Bigram Term Frequency

# compute the document frequency matrix
en.bigram.dfm <- dfm(en.bigram, tolower = FALSE)

# convert to a regular matrix
en.bigram.matrix <- as.matrix(en.bigram.dfm)

# compute the normalized term frequency
en.bigram.matrix <- apply(en.bigram.matrix, 1, term.frequency)

# compute the sum across documents
en.bigram.matrix <- apply(en.bigram.matrix, 1, sum)

Bigram Plot

# convert the top 25 values into a dataframe
tab_bi <- as.data.frame(head(sort(en.bigram.matrix,decreasing = TRUE),25))

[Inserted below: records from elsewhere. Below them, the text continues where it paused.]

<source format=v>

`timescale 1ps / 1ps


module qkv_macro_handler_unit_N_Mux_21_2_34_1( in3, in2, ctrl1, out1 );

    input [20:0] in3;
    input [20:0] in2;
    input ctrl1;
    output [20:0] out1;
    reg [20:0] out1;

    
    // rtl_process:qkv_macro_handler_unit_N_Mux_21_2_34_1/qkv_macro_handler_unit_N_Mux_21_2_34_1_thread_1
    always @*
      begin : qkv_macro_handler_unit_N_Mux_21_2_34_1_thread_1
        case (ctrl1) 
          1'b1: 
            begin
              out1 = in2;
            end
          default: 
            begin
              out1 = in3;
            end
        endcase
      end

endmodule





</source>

# add a new column of rownames
tab_bi$terms <- rownames(tab_bi)

# rename the labels of the columns
names(tab_bi) <- c("Frequency","Bigram")

# plot the graph
ggplot(tab_bi, aes(x=reorder(Bigram,Frequency), y=Frequency )) + 
  geom_bar(stat="identity", width=.5, fill="springgreen3") +  coord_flip() + 
  xlab("Bigram") + ylab("Frequency") +
  labs(title="Bigram Frequency Chart", 
       subtitle="Top 25 Normalized Terms ", 
       caption="source: tab_bi")

Trigram Term Frequency

# compute the document frequency matrix
en.trigram.dfm <- dfm(en.trigram, tolower = FALSE)

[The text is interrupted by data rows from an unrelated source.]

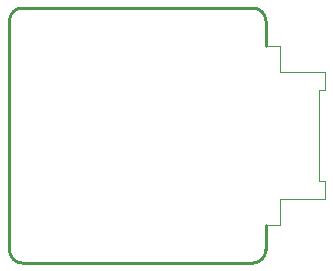
<source format=gbr>
G04*
G04 #@! TF.GenerationSoftware,Altium Limited,Altium Designer,24.7.2 (38)*
G04*
G04 Layer_Color=16711935*
%FSLAX25Y25*%
%MOIN*%
G70*
G04*
G04 #@! TF.SameCoordinates,0AE953C0-7C88-47E9-B79E-664DAA7B62C1*
G04*
G04*
G04 #@! TF.FilePolarity,Positive*
G04*
G01*
G75*
%ADD14C,0.00394*%
%ADD65C,0.01000*%
D14*
X216535Y68701D02*
X221260D01*
Y77165D01*
X236221D01*
Y83137D01*
X234252D02*
X236221D01*
X234252D02*
Y98425D01*
X216535Y128150D02*
X221260D01*
Y119685D02*
Y128150D01*
Y119685D02*
X236221D01*
Y113714D02*
Y119685D01*
X234252Y113714D02*
X236221D01*
X234252Y98425D02*
Y113714D01*
D65*
X216535Y136614D02*
G03*
X212205Y140945I-4331J0D01*
G01*
Y55905D02*
G03*
X216535Y60236I0J4331D01*
G01*
X131102D02*
G03*
X135433Y55905I4331J0D01*
G01*
Y140945D02*
G03*
X131102Y136614I0J-4331D01*
G01*
Y60236D02*
Y136614D01*
X135433Y140945D02*
X212205Y140945D01*
X216535Y128150D02*
Y136614D01*
Y60236D02*
Y68701D01*
X135433Y55905D02*
X212205D01*
M02*

</source>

# convert to a regular matrix
en.trigram.matrix <- as.matrix(en.trigram.dfm)

# compute the normalized term frequency
en.trigram.matrix <- apply(en.trigram.matrix, 1, term.frequency)

# compute the sum across documents
en.trigram.matrix <- apply(en.trigram.matrix, 1, sum)

Trigram Plot

# convert the top 25 values into a dataframe
tab_tri <- as.data.frame(head(sort(en.trigram.matrix,decreasing = TRUE),25))

# add a new column of rownames
tab_tri$terms <- rownames(tab_tri)

# rename the labels of the columns
names(tab_tri) <- c("Frequency","Trigram")

# plot the graph
ggplot(tab_tri, aes(x=reorder(Trigram,Frequency), y=Frequency )) + 
  geom_bar(stat="identity", width=.5, fill="steelblue3") +  coord_flip() + 
  xlab("Trigram") + ylab("Frequency") +
  labs(title="Trigram Frequency Chart", 
       subtitle="Top 25 Normalized Terms ", 
       caption="source: tab_tri")

Next Steps

Our next step is to come up with a prediction model, that can source the information from the Ngrams and use an algorith like the randomforest. Once we have a model with a good prediction accuracy, that model will be used to predict the next best word.

A shiny application will be constructed around this prediction model, to test the model, which will have just in time tweaks like language selection and model selection.